▶ [WHAT IS NEEDED] Take the entries below and give them back exactly. Leave out nothing.

▶ [PROVIDED DATA]
--------------------------------

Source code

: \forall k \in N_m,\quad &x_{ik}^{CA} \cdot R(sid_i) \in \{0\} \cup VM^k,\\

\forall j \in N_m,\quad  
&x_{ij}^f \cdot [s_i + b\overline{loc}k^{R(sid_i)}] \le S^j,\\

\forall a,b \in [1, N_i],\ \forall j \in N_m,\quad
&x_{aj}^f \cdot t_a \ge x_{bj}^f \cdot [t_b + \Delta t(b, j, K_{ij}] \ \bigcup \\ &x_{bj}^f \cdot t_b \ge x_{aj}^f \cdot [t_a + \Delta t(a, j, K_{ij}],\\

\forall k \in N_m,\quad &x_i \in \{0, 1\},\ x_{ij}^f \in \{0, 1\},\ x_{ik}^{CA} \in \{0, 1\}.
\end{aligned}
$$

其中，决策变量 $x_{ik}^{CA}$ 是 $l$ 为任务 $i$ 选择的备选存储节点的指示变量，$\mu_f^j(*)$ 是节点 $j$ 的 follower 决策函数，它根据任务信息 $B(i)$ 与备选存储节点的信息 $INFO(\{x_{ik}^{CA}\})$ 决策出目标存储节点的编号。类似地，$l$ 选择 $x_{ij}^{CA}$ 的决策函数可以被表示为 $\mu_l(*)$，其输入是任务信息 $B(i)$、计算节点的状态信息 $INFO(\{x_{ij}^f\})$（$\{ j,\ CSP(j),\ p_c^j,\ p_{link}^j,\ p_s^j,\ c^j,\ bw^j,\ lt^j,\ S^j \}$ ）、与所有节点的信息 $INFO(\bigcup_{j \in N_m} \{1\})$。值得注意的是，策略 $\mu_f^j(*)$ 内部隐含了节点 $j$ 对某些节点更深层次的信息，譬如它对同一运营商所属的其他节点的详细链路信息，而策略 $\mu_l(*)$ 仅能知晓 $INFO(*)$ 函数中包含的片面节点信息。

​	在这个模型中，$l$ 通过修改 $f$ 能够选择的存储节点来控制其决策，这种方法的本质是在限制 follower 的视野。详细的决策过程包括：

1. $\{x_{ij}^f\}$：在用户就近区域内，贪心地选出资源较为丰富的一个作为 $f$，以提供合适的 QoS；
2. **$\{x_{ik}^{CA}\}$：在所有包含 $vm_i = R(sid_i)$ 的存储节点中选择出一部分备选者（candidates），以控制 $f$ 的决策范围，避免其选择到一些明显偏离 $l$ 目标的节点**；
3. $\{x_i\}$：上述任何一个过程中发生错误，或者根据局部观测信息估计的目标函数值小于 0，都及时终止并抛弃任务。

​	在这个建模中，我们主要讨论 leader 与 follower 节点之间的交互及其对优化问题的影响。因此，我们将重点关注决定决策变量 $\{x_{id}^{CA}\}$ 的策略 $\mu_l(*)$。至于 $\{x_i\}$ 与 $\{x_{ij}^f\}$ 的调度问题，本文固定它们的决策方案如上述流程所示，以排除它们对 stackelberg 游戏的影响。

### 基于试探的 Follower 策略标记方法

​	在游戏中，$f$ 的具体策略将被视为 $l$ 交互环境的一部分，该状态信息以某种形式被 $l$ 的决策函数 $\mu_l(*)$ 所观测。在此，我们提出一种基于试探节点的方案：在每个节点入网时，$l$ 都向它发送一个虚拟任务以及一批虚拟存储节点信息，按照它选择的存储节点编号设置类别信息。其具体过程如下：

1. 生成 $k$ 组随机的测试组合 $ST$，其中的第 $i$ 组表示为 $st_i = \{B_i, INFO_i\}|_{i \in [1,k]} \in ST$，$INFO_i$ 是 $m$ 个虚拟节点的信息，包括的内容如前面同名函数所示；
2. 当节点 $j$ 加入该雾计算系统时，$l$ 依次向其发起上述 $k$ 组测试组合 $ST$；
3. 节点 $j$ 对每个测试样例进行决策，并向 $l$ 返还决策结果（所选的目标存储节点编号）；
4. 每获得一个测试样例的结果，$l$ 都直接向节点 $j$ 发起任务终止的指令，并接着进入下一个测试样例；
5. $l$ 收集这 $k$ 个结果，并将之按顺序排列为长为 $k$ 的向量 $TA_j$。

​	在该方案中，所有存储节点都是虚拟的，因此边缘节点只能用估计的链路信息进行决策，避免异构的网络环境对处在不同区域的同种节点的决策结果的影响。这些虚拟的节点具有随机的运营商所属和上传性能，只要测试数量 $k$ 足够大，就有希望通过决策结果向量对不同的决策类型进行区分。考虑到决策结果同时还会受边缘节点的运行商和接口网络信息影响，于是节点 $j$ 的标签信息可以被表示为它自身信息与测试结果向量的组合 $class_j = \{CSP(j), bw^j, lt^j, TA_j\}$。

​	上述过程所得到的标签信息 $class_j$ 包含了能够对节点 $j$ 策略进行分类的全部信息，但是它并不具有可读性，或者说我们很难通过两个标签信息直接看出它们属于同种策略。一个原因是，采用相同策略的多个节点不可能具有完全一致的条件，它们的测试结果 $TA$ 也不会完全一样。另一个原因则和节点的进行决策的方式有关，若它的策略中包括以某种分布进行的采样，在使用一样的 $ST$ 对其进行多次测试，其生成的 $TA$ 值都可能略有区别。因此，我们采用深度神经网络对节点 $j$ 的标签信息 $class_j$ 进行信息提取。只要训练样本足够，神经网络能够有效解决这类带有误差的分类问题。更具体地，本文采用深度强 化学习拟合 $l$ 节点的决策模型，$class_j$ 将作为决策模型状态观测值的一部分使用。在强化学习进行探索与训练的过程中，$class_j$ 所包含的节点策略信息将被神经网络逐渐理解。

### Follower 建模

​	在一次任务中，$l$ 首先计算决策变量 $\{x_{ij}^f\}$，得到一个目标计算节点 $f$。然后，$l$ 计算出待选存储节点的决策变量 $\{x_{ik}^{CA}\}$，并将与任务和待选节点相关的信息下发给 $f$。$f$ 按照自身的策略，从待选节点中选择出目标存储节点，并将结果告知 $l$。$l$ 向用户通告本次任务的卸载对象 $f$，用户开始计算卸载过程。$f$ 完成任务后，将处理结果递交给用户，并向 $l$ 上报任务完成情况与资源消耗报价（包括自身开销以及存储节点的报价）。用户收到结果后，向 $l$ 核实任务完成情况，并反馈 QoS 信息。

--------------------------------

▶ [ANSWER]
Source code

: \forall k \in N_m,\quad &x_{ik}^{CA} \cdot R(sid_i) \in \{0\} \cup VM^k,\\

\forall j \in N_m,\quad  
&x_{ij}^f \cdot [s_i + b\overline{loc}k^{R(sid_i)}] \le S^j,\\

\forall a,b \in [1, N_i],\ \forall j \in N_m,\quad
&x_{aj}^f \cdot t_a \ge x_{bj}^f \cdot [t_b + \Delta t(b, j, K_{ij}] \ \bigcup \\ &x_{bj}^f \cdot t_b \ge x_{aj}^f \cdot [t_a + \Delta t(a, j, K_{ij}],\\

\forall k \in N_m,\quad &x_i \in \{0, 1\},\ x_{ij}^f \in \{0, 1\},\ x_{ik}^{CA} \in \{0, 1\}.
\end{aligned}
$$

其中，决策变量 $x_{ik}^{CA}$ 是 $l$ 为任务 $i$ 选择的备选存储节点的指示变量，$\mu_f^j(*)$ 是节点 $j$ 的 follower 决策函数，它根据任务信息 $B(i)$ 与备选存储节点的信息 $INFO(\{x_{ik}^{CA}\})$ 决策出目标存储节点的编号。类似地，$l$ 选择 $x_{ij}^{CA}$ 的决策函数可以被表示为 $\mu_l(*)$，其输入是任务信息 $B(i)$、计算节点的状态信息 $INFO(\{x_{ij}^f\})$（$\{ j,\ CSP(j),\ p_c^j,\ p_{link}^j,\ p_s^j,\ c^j,\ bw^j,\ lt^j,\ S^j \}$ ）、与所有节点的信息 $INFO(\bigcup_{j \in N_m} \{1\})$。值得注意的是，策略 $\mu_f^j(*)$ 内部隐含了节点 $j$ 对某些节点更深层次的信息，譬如它对同一运营商所属的其他节点的详细链路信息，而策略 $\mu_l(*)$ 仅能知晓 $INFO(*)$ 函数中包含的片面节点信息。

​	在这个模型中，$l$ 通过修改 $f$ 能够选择的存储节点来控制其决策，这种方法的本质是在限制 follower 的视野。详细的决策过程包括：

1. $\{x_{ij}^f\}$：在用户就近区域内，贪心地选出资源较为丰富的一个作为 $f$，以提供合适的 QoS；
2. **$\{x_{ik}^{CA}\}$：在所有包含 $vm_i = R(sid_i)$ 的存储节点中选择出一部分备选者（candidates），以控制 $f$ 的决策范围，避免其选择到一些明显偏离 $l$ 目标的节点**；
3. $\{x_i\}$：上述任何一个过程中发生错误，或者根据局部观测信息估计的目标函数值小于 0，都及时终止并抛弃任务。

​	在这个建模中，我们主要讨论 leader 与 follower 节点之间的交互及其对优化问题的影响。因此，我们将重点关注决定决策变量 $\{x_{id}^{CA}\}$ 的策略 $\mu_l(*)$。至于 $\{x_i\}$ 与 $\{x_{ij}^f\}$ 的调度问题，本文固定它们的决策方案如上述流程所示，以排除它们对 stackelberg 游戏的影响。

### 基于试探的 Follower 策略标记方法

​	在游戏中，$f$ 的具体策略将被视为 $l$ 交互环境的一部分，该状态信息以某种形式被 $l$ 的决策函数 $\mu_l(*)$ 所观测。在此，我们提出一种基于试探节点的方案：在每个节点入网时，$l$ 都向它发送一个虚拟任务以及一批虚拟存储节点信息，按照它选择的存储节点编号设置类别信息。其具体过程如下：

1. 生成 $k$ 组随机的测试组合 $ST$，其中的第 $i$ 组表示为 $st_i = \{B_i, INFO_i\}|_{i \in [1,k]} \in ST$，$INFO_i$ 是 $m$ 个虚拟节点的信息，包括的内容如前面同名函数所示；
2. 当节点 $j$ 加入该雾计算系统时，$l$ 依次向其发起上述 $k$ 组测试组合 $ST$；
3. 节点 $j$ 对每个测试样例进行决策，并向 $l$ 返还决策结果（所选的目标存储节点编号）；
4. 每获得一个测试样例的结果，$l$ 都直接向节点 $j$ 发起任务终止的指令，并接着进入下一个测试样例；
5. $l$ 收集这 $k$ 个结果，并将之按顺序排列为长为 $k$ 的向量 $TA_j$。

​	在该方案中，所有存储节点都是虚拟的，因此边缘节点只能用估计的链路信息进行决策，避免异构的网络环境对处在不同区域的同种节点的决策结果的影响。这些虚拟的节点具有随机的运营商所属和上传性能，只要测试数量 $k$ 足够大，就有希望通过决策结果向量对不同的决策类型进行区分。考虑到决策结果同时还会受边缘节点的运行商和接口网络信息影响，于是节点 $j$ 的标签信息可以被表示为它自身信息与测试结果向量的组合 $class_j = \{CSP(j), bw^j, lt^j, TA_j\}$。

​	上述过程所得到的标签信息 $class_j$ 包含了能够对节点 $j$ 策略进行分类的全部信息，但是它并不具有可读性，或者说我们很难通过两个标签信息直接看出它们属于同种策略。一个原因是，采用相同策略的多个节点不可能具有完全一致的条件，它们的测试结果 $TA$ 也不会完全一样。另一个原因则和节点的进行决策的方式有关，若它的策略中包括以某种分布进行的采样，在使用一样的 $ST$ 对其进行多次测试，其生成的 $TA$ 值都可能略有区别。因此，我们采用深度神经网络对节点 $j$ 的标签信息 $class_j$ 进行信息提取。只要训练样本足够，神经网络能够有效解决这类带有误差的分类问题。更具体地，本文采用深度强 化学习拟合 $l$ 节点的决策模型，$class_j$ 将作为决策模型状态观测值的一部分使用。在强化学习进行探索与训练的过程中，$class_j$ 所包含的节点策略信息将被神经网络逐渐理解。

### Follower 建模

​	在一次任务中，$l$ 首先计算决策变量 $\{x_{ij}^f\}$，得到一个目标计算节点 $f$。然后，$l$ 计算出待选存储节点的决策变量 $\{x_{ik}^{CA}\}$，并将与任务和待选节点相关的信息下发给 $f$。$f$ 按照自身的策略，从待选节点中选择出目标存储节点，并将结果告知 $l$。$l$ 向用户通告本次任务的卸载对象 $f$，用户开始计算卸载过程。$f$ 完成任务后，将处理结果递交给用户，并向 $l$ 上报任务完成情况与资源消耗报价（包括自身开销以及存储节点的报价）。用户收到结果后，向 $l$ 核实任务完成情况，并反馈 QoS 信息。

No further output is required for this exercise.